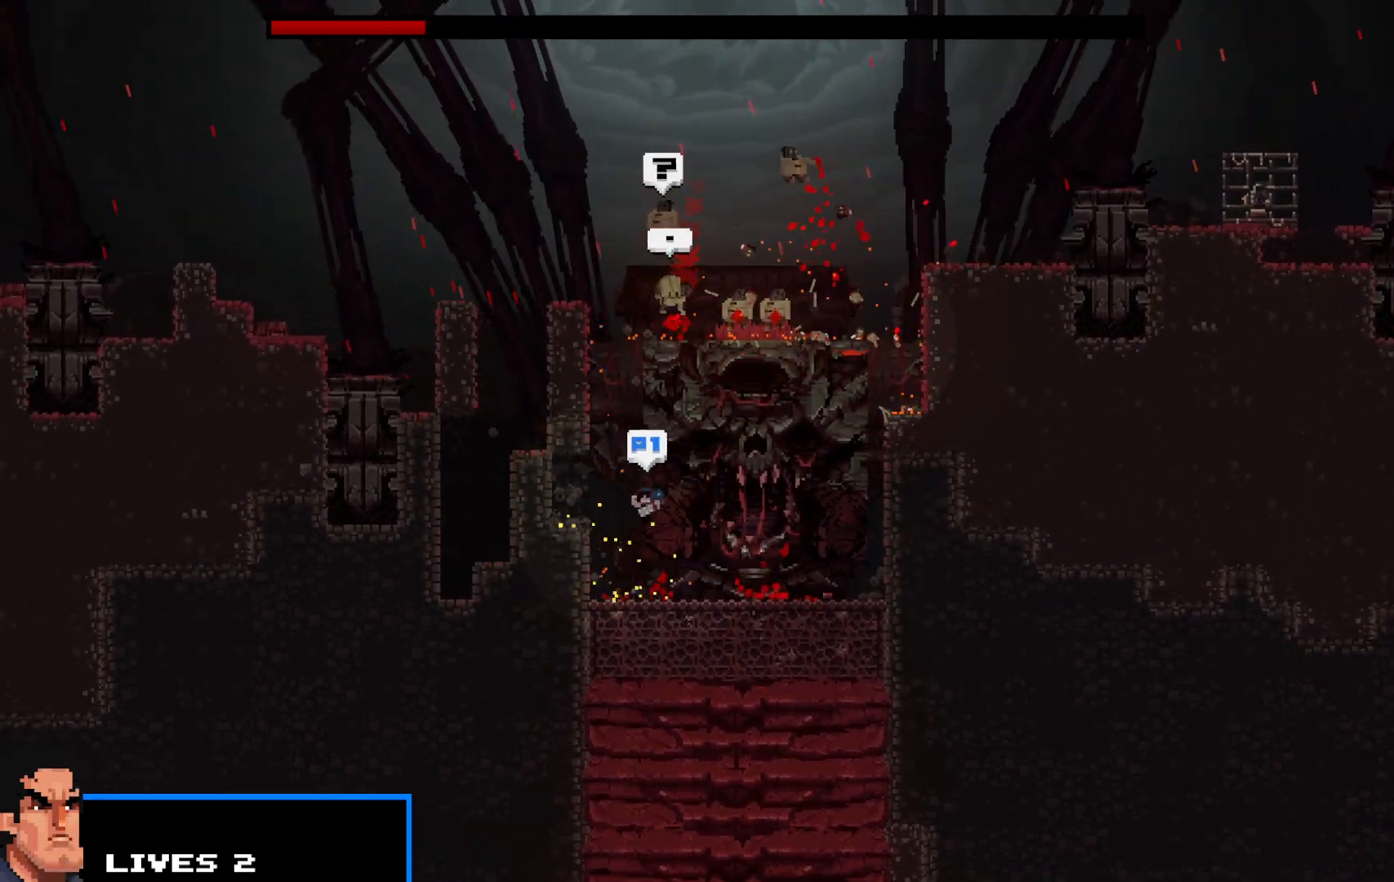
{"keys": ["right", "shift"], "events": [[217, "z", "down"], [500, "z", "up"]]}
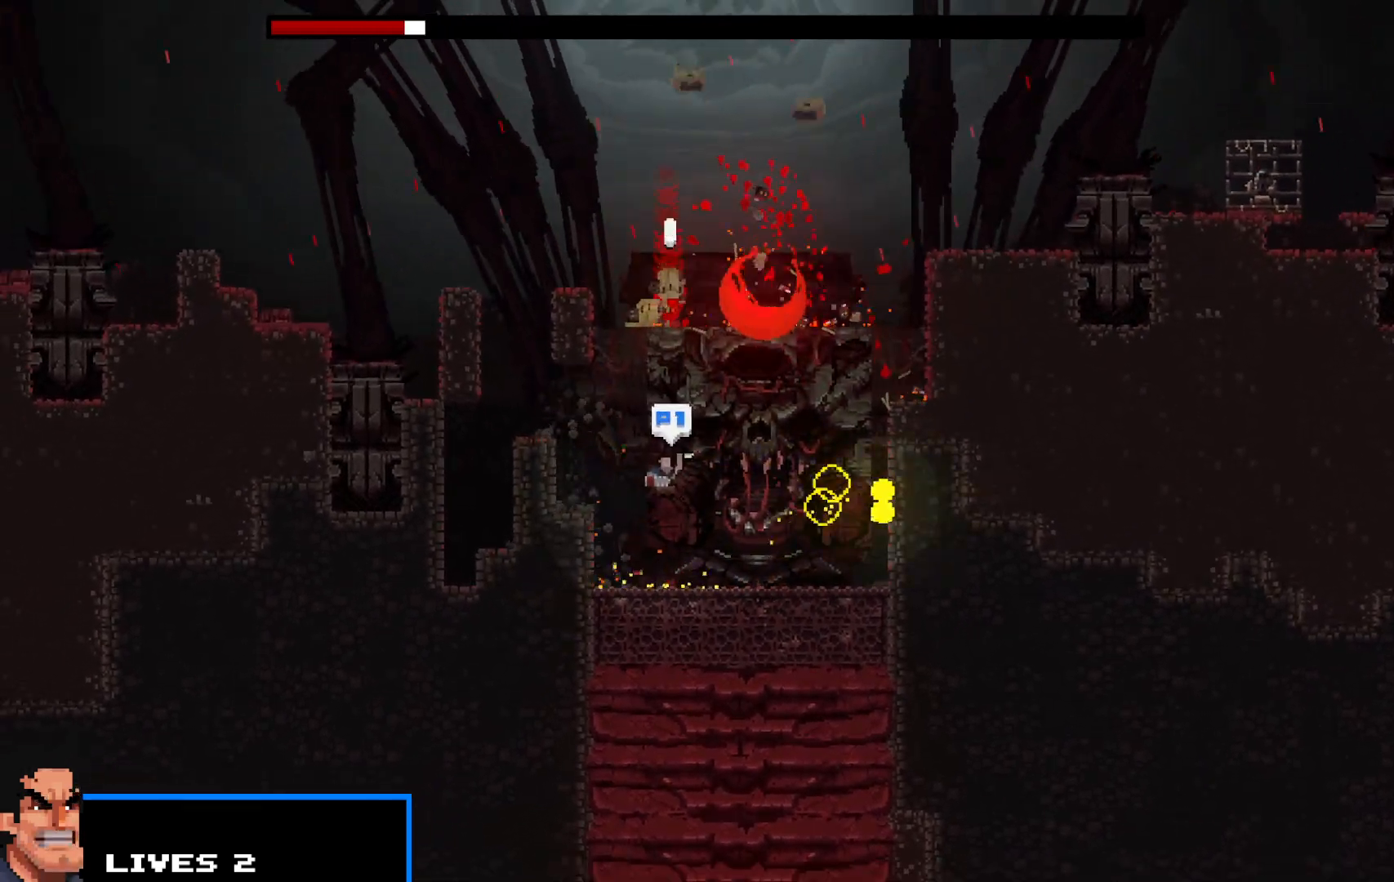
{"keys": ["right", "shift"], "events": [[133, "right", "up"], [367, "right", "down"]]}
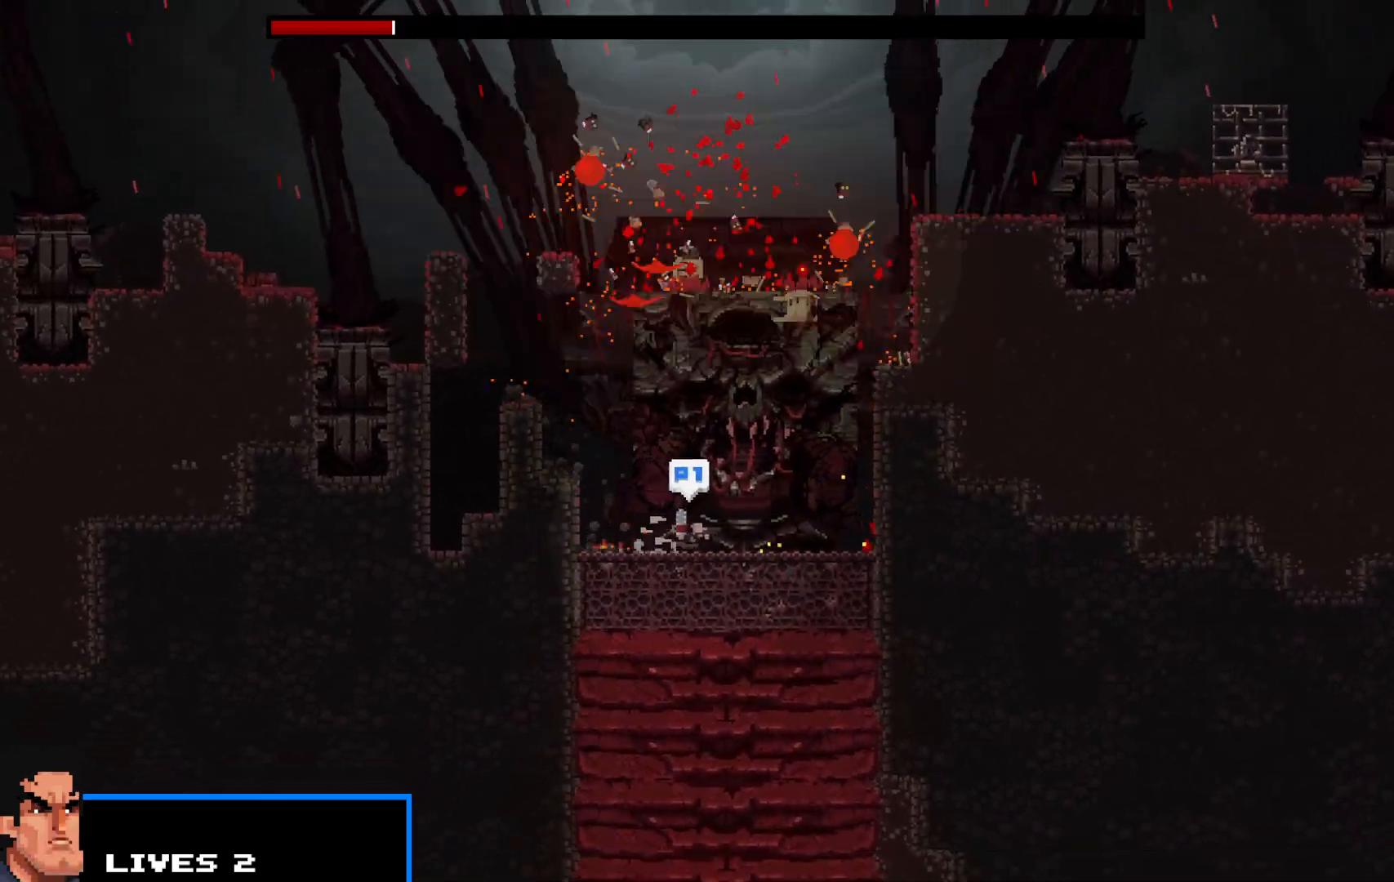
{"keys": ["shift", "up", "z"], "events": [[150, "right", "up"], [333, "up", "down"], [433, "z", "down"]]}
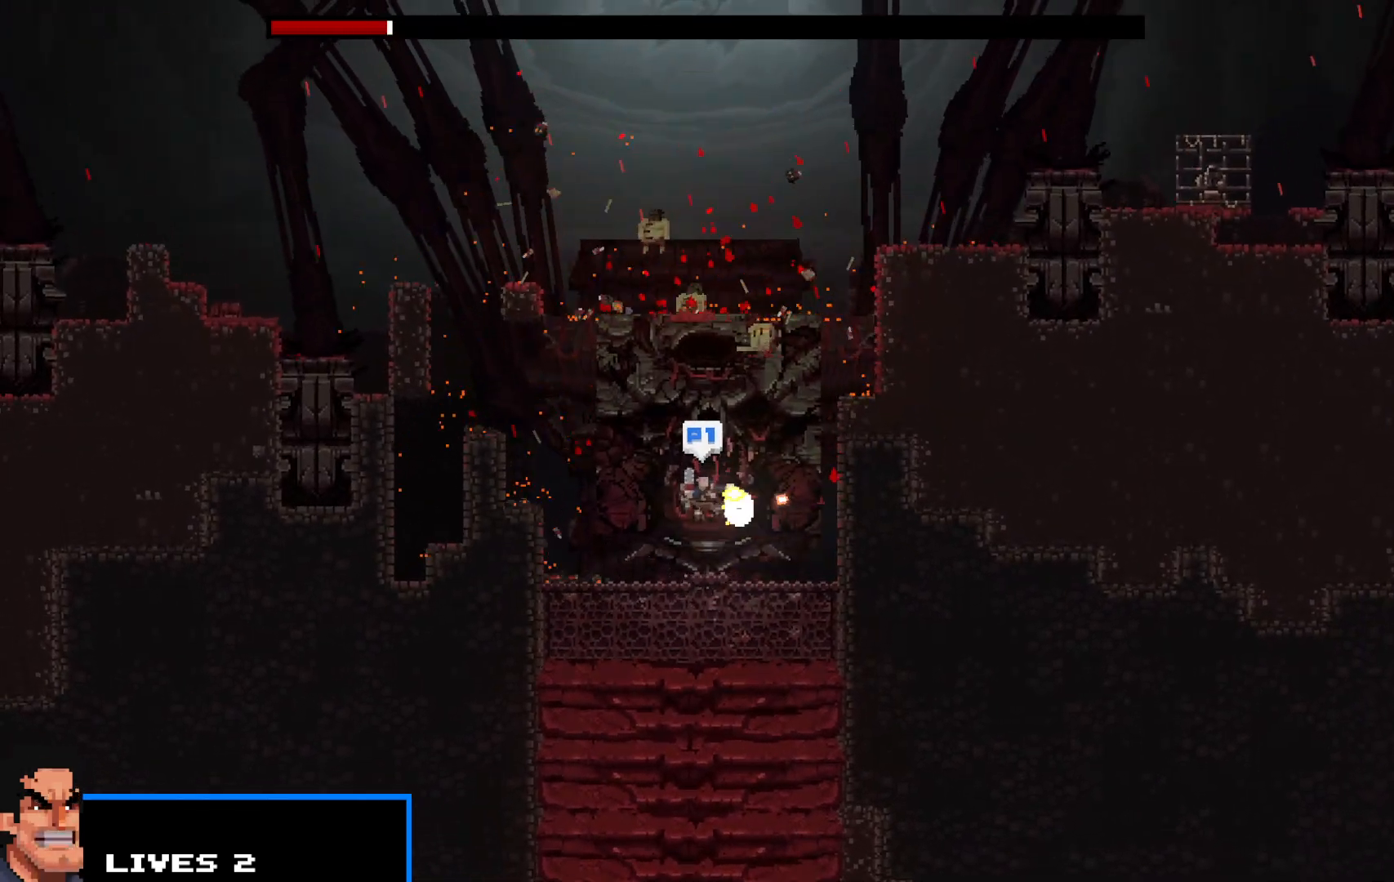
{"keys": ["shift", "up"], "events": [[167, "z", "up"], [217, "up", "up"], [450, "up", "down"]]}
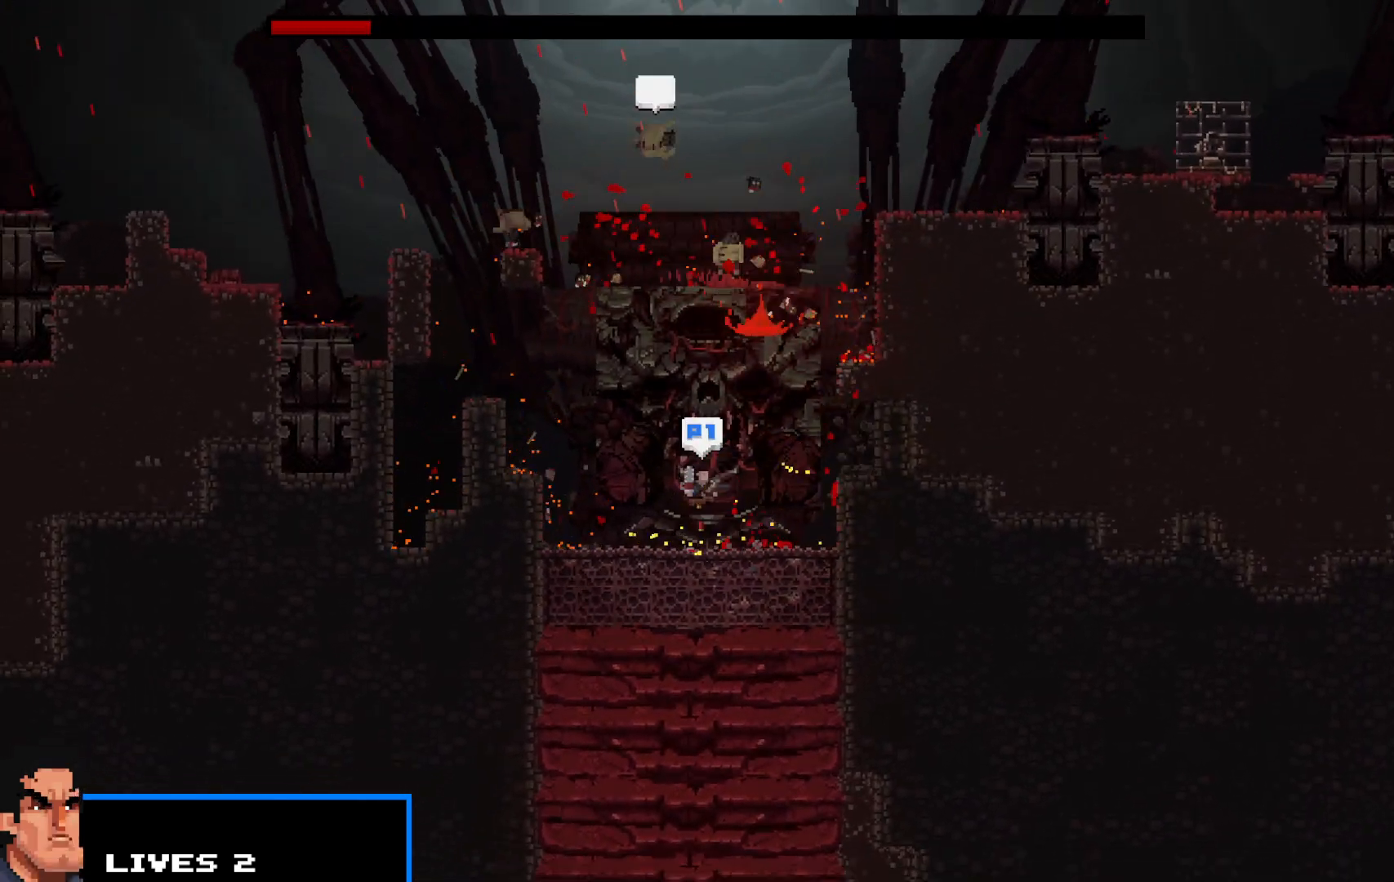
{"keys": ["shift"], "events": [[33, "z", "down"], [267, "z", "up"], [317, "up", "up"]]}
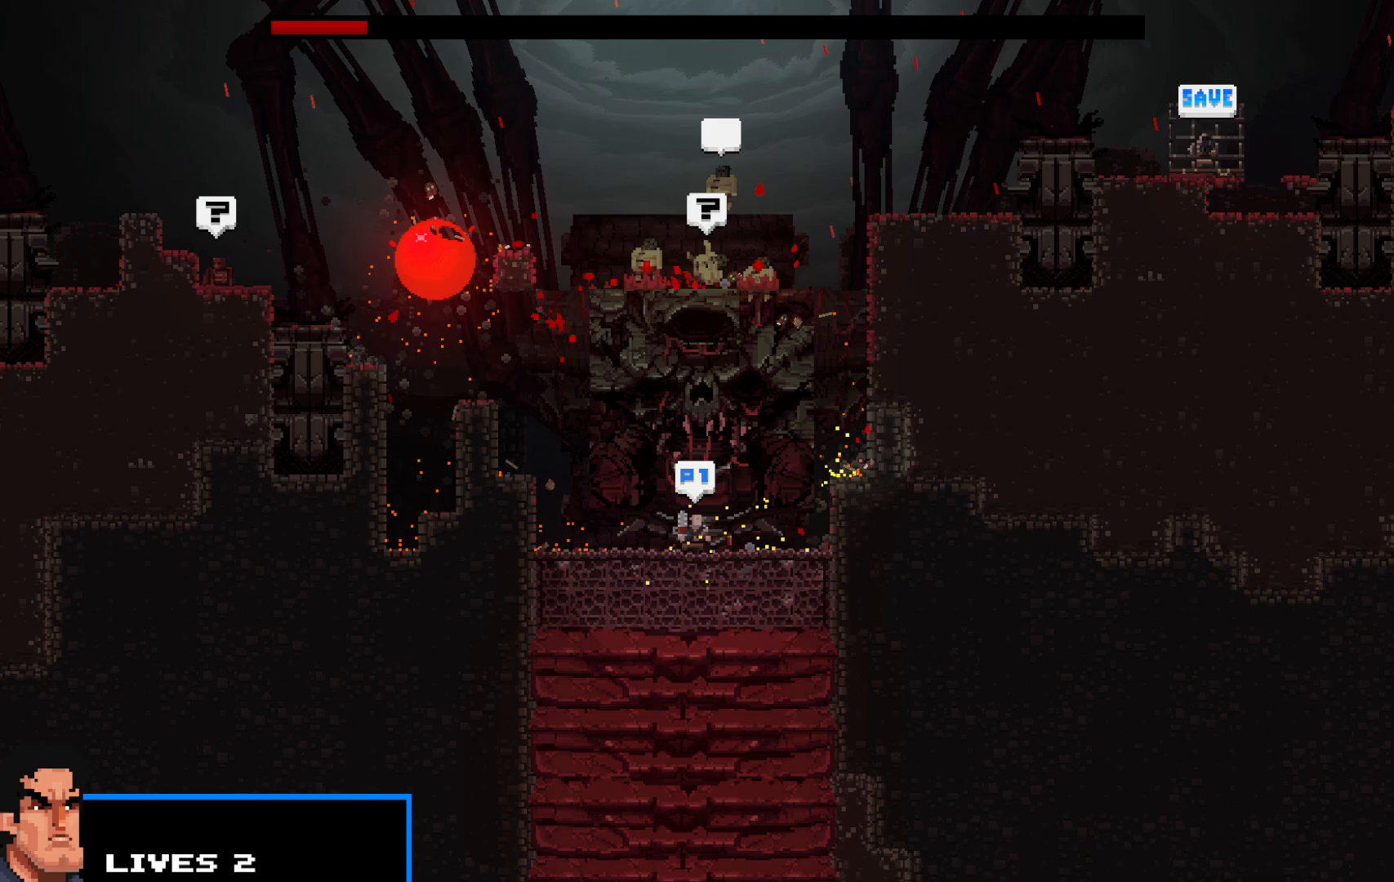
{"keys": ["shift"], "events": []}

Task prompt:
Keep the pictures out and transcribe the entries exactly.

Completed exercise:
{"keys": ["right", "shift"], "events": [[217, "z", "down"], [500, "z", "up"]]}
{"keys": ["right", "shift"], "events": [[133, "right", "up"], [367, "right", "down"]]}
{"keys": ["shift", "up", "z"], "events": [[150, "right", "up"], [333, "up", "down"], [433, "z", "down"]]}
{"keys": ["shift", "up"], "events": [[167, "z", "up"], [217, "up", "up"], [450, "up", "down"]]}
{"keys": ["shift"], "events": [[33, "z", "down"], [267, "z", "up"], [317, "up", "up"]]}
{"keys": ["shift"], "events": []}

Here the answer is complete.